The present participle/gerund: “sowing”.
Check this summary table for clarification:
|Base Form/To-infinitive (V1)||Sow|
|Present Form (V2)||Sows|
|Past Form (V3)||Sowed|
|Past Participle Form (V4)||Sown|
|Present Participle/Gerund (V5)||Sowing|
Not just the primary forms above, this verb will be modified in 12 different English tenses, along with the details in this link. Click on it to explore the new.
How Do You Spell This Word?
Look up the Oxford English Dictionary to discover how to enunciate the word in American English and English accents. Not to mention, this table here will describe the verb’s pronunciation in five distinct styles:
|Form of word||Pronunciation|
|British English||American English|
The Sowed Definition & Sow Definition
Another awaited part: Learn the meaning of this word in Oxford Dictionary with these definitions and handy examples:
- To spread or plant seeds on or in the ground.
- Farmers already sowed rows of lettuces next to other plants and vegetables.
- My uncles had just sown rows of beans in their enticing gardens.
- To extend or introduce ideas or feelings, notably ones causing trouble.
- Jannie sowed doubt in my mind with her bizarre behaviors.
- The wee girl had actually sown doubt in everyone’s mind, yet she might not be aware of it.
Quick Exercises To Sharpen Your Skills
Now, we will dig deeper into some relevant queries.
Is Sow An Irregular Verb?
Yes, it is an irregular verb and acts as a transitive or intransitive verb in sentences.
Is It Sowed Or Sown?
What Is The Difference Between Noun And Verb Forms Of This Word?
As a noun, it implies “a female pig”, especially one that has given birth to a litter of piglets. It comes from the Ancient English word “su” or “sugu”, signifying hog or pig. “Sows” is the plural form of this noun.
Are There Any Idioms Used With This Verb?

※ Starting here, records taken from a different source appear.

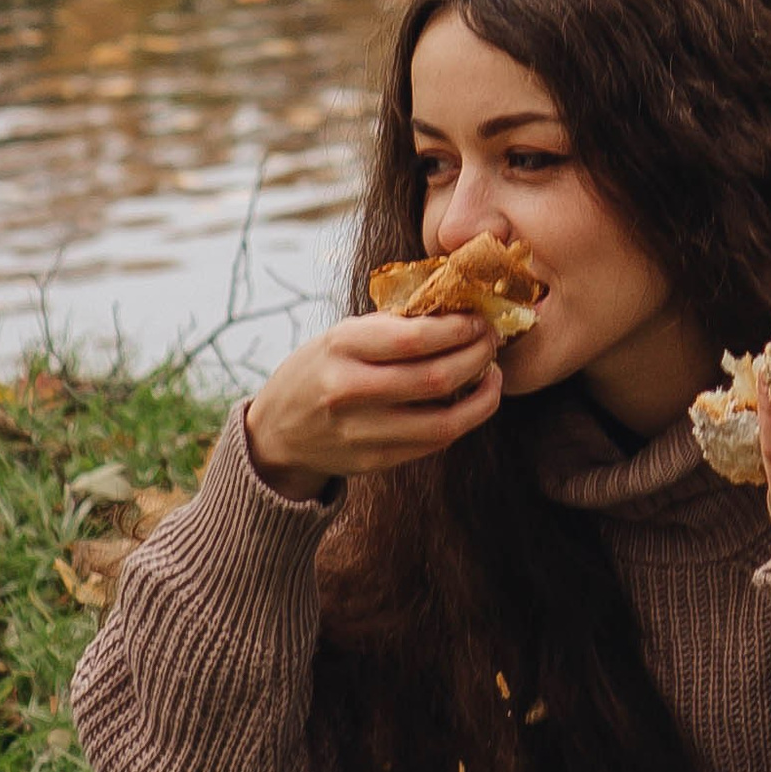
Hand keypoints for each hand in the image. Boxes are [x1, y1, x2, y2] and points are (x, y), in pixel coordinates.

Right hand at [244, 311, 501, 495]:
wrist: (277, 432)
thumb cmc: (319, 370)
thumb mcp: (342, 336)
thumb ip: (394, 325)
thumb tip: (459, 309)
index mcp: (340, 348)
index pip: (413, 338)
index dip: (458, 328)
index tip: (478, 319)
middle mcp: (348, 391)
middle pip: (435, 379)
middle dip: (477, 356)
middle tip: (492, 340)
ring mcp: (361, 432)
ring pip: (443, 421)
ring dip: (482, 395)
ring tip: (492, 372)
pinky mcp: (376, 461)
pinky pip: (434, 442)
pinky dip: (464, 419)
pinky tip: (473, 399)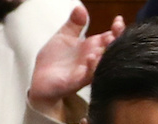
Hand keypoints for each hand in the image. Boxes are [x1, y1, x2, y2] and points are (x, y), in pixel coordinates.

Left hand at [28, 6, 125, 121]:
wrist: (40, 80)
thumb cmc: (54, 60)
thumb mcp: (64, 36)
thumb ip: (73, 24)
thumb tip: (79, 7)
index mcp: (92, 47)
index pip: (110, 37)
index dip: (117, 29)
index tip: (118, 20)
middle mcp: (93, 59)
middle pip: (111, 50)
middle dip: (117, 40)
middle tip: (115, 31)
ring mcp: (87, 71)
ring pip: (103, 63)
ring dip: (107, 53)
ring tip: (108, 40)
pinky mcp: (77, 82)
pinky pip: (88, 75)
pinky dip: (92, 67)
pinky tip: (91, 57)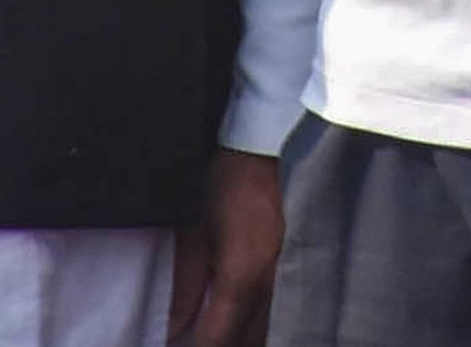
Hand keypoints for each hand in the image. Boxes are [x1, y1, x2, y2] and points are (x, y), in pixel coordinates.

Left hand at [168, 148, 281, 345]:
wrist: (265, 145)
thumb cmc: (223, 182)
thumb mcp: (193, 233)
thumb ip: (186, 287)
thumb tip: (174, 329)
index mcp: (240, 276)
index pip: (219, 338)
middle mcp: (270, 284)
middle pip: (249, 340)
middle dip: (222, 344)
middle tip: (196, 340)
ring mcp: (289, 276)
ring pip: (267, 329)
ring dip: (243, 337)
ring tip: (218, 333)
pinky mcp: (296, 265)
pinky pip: (278, 310)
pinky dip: (260, 324)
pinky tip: (243, 321)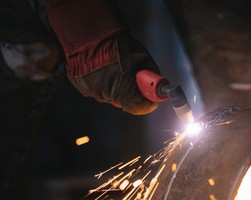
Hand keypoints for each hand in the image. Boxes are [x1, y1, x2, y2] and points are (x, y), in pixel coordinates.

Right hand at [45, 0, 158, 114]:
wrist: (90, 33)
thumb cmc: (117, 44)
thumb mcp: (142, 56)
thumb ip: (152, 73)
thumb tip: (159, 83)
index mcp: (122, 86)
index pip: (139, 106)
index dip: (147, 103)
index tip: (151, 98)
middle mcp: (107, 93)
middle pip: (124, 102)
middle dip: (130, 92)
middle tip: (131, 76)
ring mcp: (92, 91)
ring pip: (110, 96)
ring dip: (115, 87)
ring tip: (114, 68)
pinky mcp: (82, 87)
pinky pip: (97, 90)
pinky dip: (102, 83)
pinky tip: (102, 69)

Yes. Here are three far-out idioms you should employ to polish your English speaking skills:
- you reap what you sow: (saying) you must cope with the adverse effects or results of things you originally began
Example: I am not much of a nosy person, yet I believe you reap what you sow. Be careful!
- sow wild oats: (of young men) to undergo a stage of wild behavior when you’re young, notably having demands for sexual or romantic relationships
Example: John is still young. He desires to leave home, sow his wild oats and gain new things.
- sow the seeds of something: to begin the process leading to a specific result or situation
Example: In this way, the wee boy sowed the seeds of his later success.
His name is Benjamin Essek – The founder of Grammar Wiki. He is an English native speaker and has joined many English classes, learning communities to support other people with this common language as well.